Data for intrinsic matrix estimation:
==============================
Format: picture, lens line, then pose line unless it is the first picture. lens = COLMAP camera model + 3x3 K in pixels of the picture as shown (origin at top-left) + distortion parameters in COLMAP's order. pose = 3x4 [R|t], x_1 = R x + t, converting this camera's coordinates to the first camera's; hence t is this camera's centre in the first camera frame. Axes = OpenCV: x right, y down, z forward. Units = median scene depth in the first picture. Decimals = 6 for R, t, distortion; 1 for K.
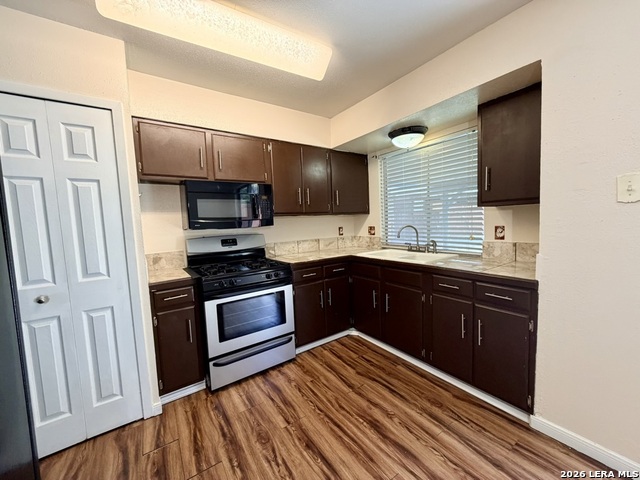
lens RADIAL K [[255.9, 0, 321.7], [0, 255.9, 240.0], [0, 0, 1]] dist [-0.000775, -0.000308]
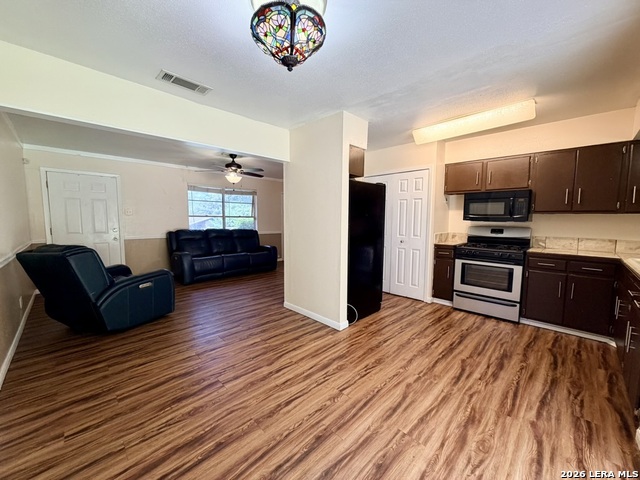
lens RADIAL K [[255.9, 0, 321.7], [0, 255.9, 240.0], [0, 0, 1]] dist [-0.000775, -0.000308]
pose [[0.181184, 0.125780, -0.975373, 1.040189], [-0.090954, 0.989680, 0.110730, -0.013279], [0.979234, 0.068651, 0.190755, -0.292780]]
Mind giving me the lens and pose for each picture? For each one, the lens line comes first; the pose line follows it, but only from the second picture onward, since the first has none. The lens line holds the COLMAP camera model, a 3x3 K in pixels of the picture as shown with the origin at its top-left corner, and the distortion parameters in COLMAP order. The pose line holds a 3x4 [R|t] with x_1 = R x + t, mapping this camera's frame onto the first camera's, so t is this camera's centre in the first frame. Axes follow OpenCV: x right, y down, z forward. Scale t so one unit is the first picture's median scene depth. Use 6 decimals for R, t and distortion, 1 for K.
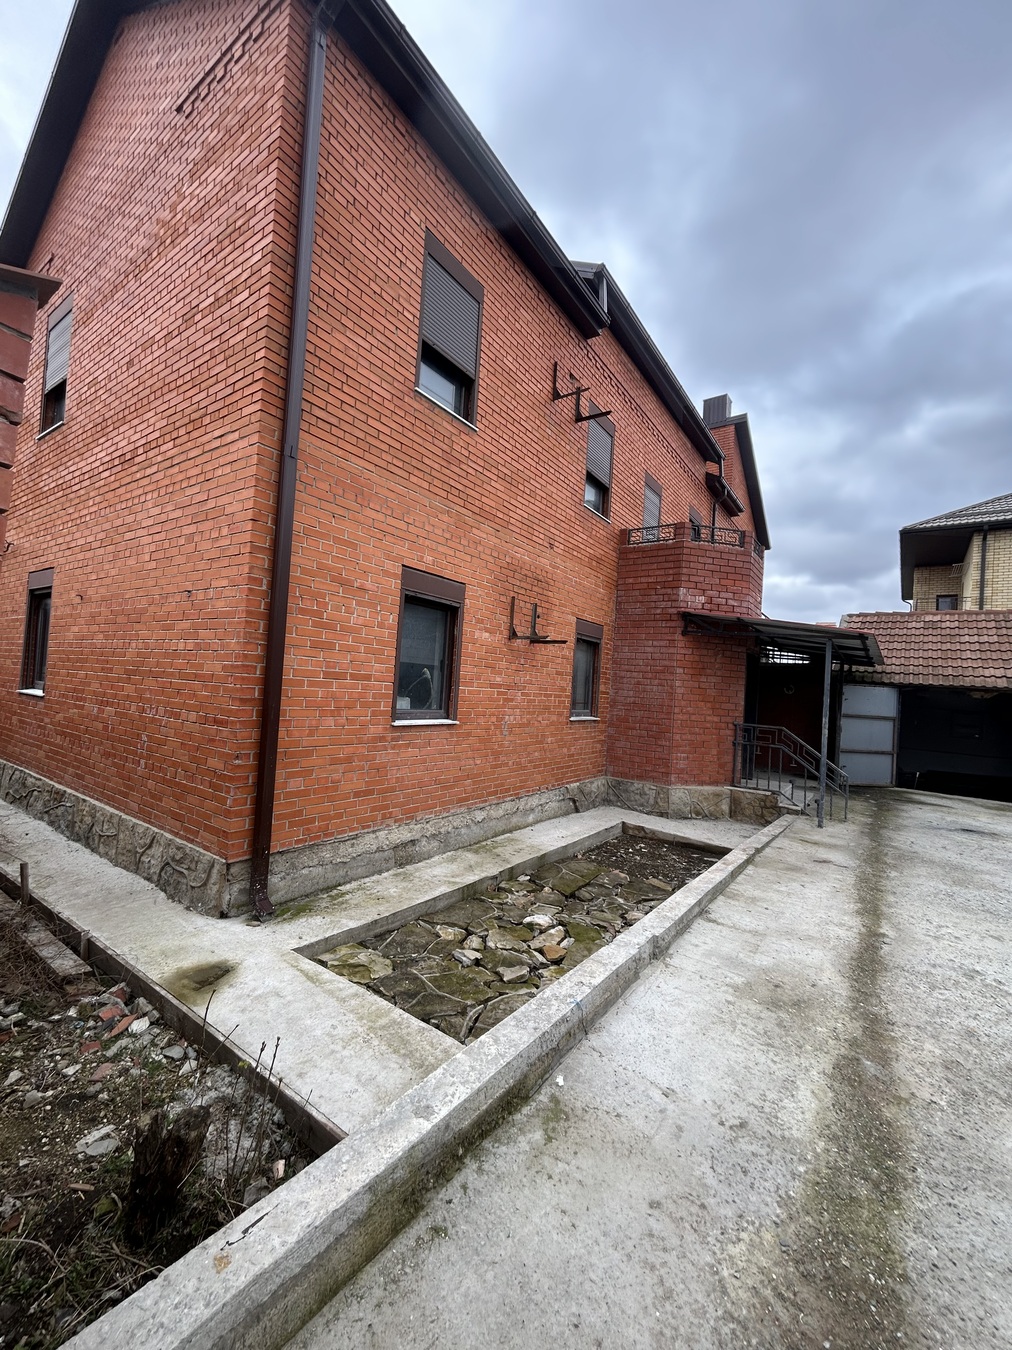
lens RADIAL K [[544.2, 0, 510.4], [0, 544.2, 674.1], [0, 0, 1]] dist [0.000399, -0.000054]
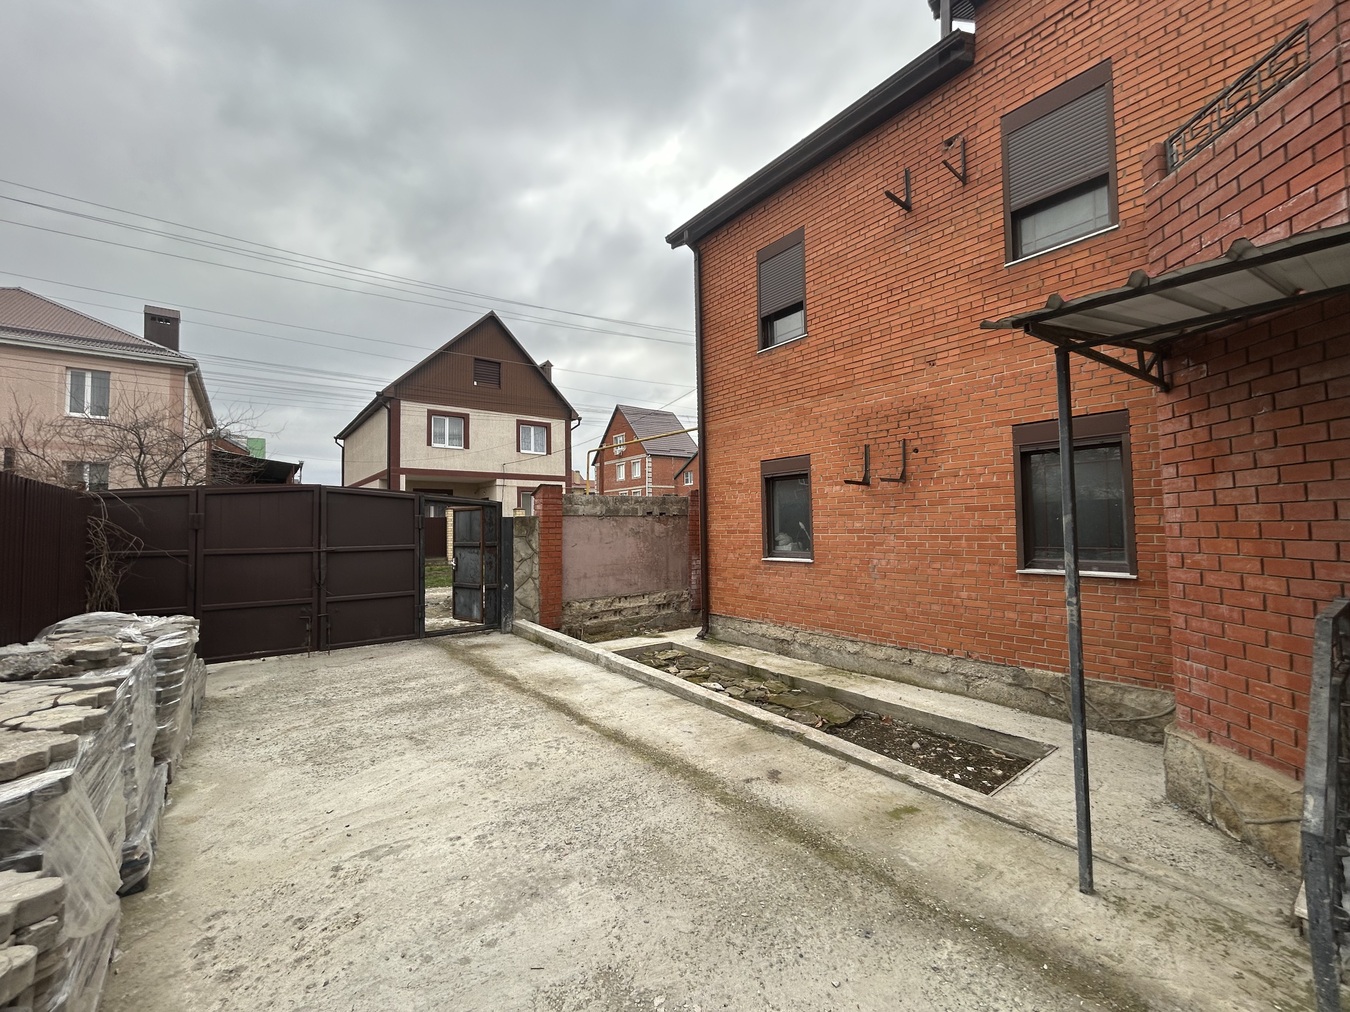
lens RADIAL K [[544.2, 0, 677.9], [0, 544.2, 505.4], [0, 0, 1]] dist [0.000399, -0.000054]
pose [[-0.291190, -0.095724, -0.951864, 1.345011], [0.021850, 0.994056, -0.106651, 0.094775], [0.956416, -0.051854, -0.287367, 1.166870]]
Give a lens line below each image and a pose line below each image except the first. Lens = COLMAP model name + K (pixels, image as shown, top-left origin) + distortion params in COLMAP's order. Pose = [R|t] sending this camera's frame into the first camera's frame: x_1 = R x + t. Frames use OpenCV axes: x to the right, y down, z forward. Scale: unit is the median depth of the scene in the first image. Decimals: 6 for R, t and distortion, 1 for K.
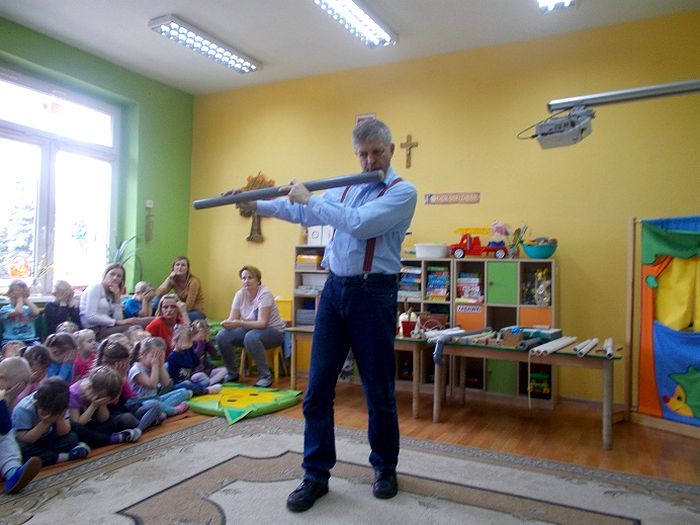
lens RADIAL K [[535.7, 0, 346.3], [0, 535.7, 262.2], [0, 0, 1]] dist [0.015078, -0.013013]
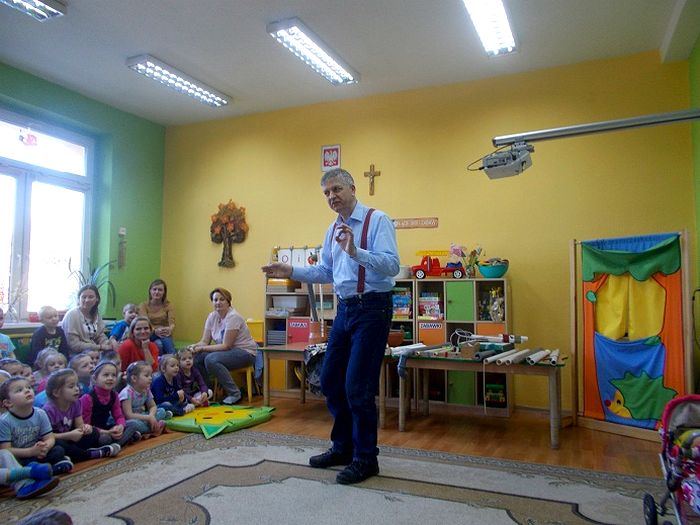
lens RADIAL K [[535.7, 0, 346.3], [0, 535.7, 262.2], [0, 0, 1]] dist [0.015078, -0.013013]
pose [[0.998003, -0.013776, 0.061650, -0.003618], [0.016584, 0.998837, -0.045271, 0.006127], [-0.060955, 0.046203, 0.997071, -0.069324]]
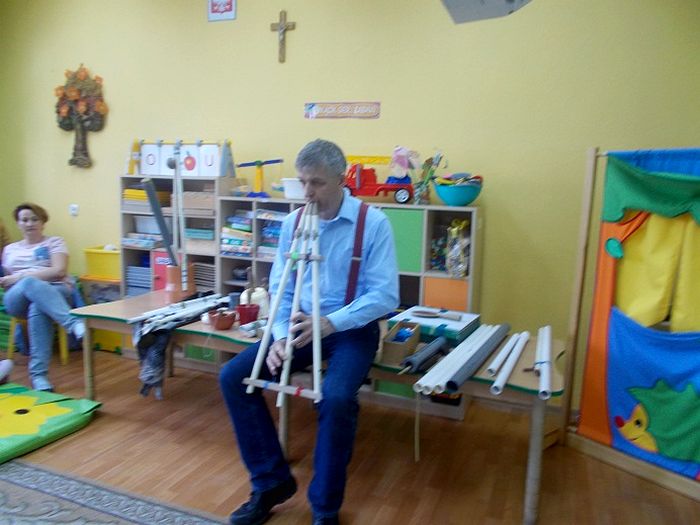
lens RADIAL K [[535.3, 0, 344.4], [0, 535.3, 263.2], [0, 0, 1]] dist [0.006093, -0.002579]
pose [[0.995760, -0.003542, 0.091920, 0.161620], [-0.011652, 0.986352, 0.164238, -0.045028], [-0.091247, -0.164613, 0.982129, 0.346002]]
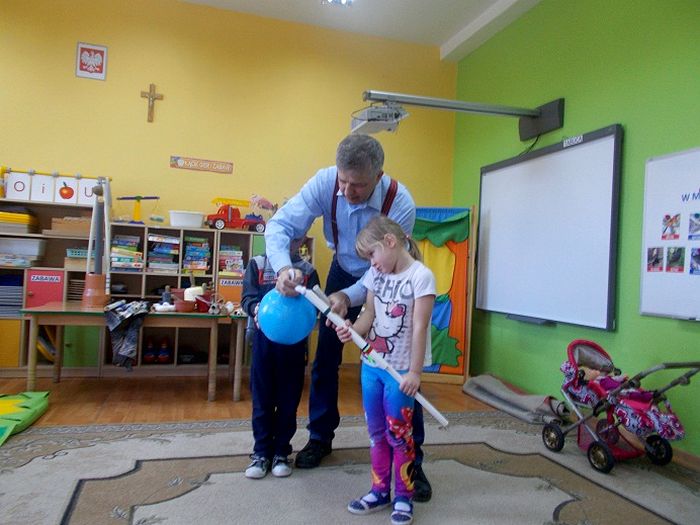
==============================
Task:
Retype every one of the records above word for word, leaving the pictures out of your answer.

Output for this exercise:
Format: picture, lens line, then pose line unless it is the first picture. lens = COLMAP camera model + 3x3 K in pixels of the picture as shown (origin at top-left) + distortion parameters in COLMAP's order. pose = 3x4 [R|t], x_1 = R x + t, converting this camera's coordinates to the first camera's; hence t is this camera's centre in the first camera frame. Axes = OpenCV: x right, y down, z forward. Units = median scene depth in the first picture. Decimals = 6 for R, t, distortion; 1 for K.
lens RADIAL K [[255.9, 0, 321.7], [0, 255.9, 240.0], [0, 0, 1]] dist [-0.000775, -0.000308]
lens RADIAL K [[255.9, 0, 321.7], [0, 255.9, 240.0], [0, 0, 1]] dist [-0.000775, -0.000308]
pose [[0.181184, 0.125780, -0.975373, 1.040189], [-0.090954, 0.989680, 0.110730, -0.013279], [0.979234, 0.068651, 0.190755, -0.292780]]
Mind giving me the lens and pose for each picture? For each one, the lens line comes first; the pose line follows it, but only from the second picture onward, since the first has none. The lens line holds the COLMAP camera model, a 3x3 K in pixels of the picture as shown with the origin at its top-left corner, and the distortion parameters in COLMAP order. The pose line holds a 3x4 [R|t] with x_1 = R x + t, mapping this camera's frame onto the first camera's, so t is this camera's centre in the first frame. Axes follow OpenCV: x right, y down, z forward. Scale t so one unit is the first picture's median scene depth. Use 6 decimals for R, t and distortion, 1 for K.
lens RADIAL K [[544.2, 0, 510.4], [0, 544.2, 674.1], [0, 0, 1]] dist [0.000399, -0.000054]
lens RADIAL K [[544.2, 0, 677.9], [0, 544.2, 505.4], [0, 0, 1]] dist [0.000399, -0.000054]
pose [[-0.291190, -0.095724, -0.951864, 1.345011], [0.021850, 0.994056, -0.106651, 0.094775], [0.956416, -0.051854, -0.287367, 1.166870]]
Give a lens line below each image and a pose line below each image except the first. Lens = COLMAP model name + K (pixels, image as shown, top-left origin) + distortion params in COLMAP's order. Pose = [R|t] sending this camera's frame into the first camera's frame: x_1 = R x + t. Frames use OpenCV axes: x to the right, y down, z forward. Scale: unit is the median depth of the scene in the first image. Decimals: 6 for R, t and distortion, 1 for K.
lens RADIAL K [[535.7, 0, 346.3], [0, 535.7, 262.2], [0, 0, 1]] dist [0.015078, -0.013013]
lens RADIAL K [[535.7, 0, 346.3], [0, 535.7, 262.2], [0, 0, 1]] dist [0.015078, -0.013013]
pose [[0.998003, -0.013776, 0.061650, -0.003618], [0.016584, 0.998837, -0.045271, 0.006127], [-0.060955, 0.046203, 0.997071, -0.069324]]
lens RADIAL K [[535.3, 0, 344.4], [0, 535.3, 263.2], [0, 0, 1]] dist [0.006093, -0.002579]
pose [[0.995760, -0.003542, 0.091920, 0.161620], [-0.011652, 0.986352, 0.164238, -0.045028], [-0.091247, -0.164613, 0.982129, 0.346002]]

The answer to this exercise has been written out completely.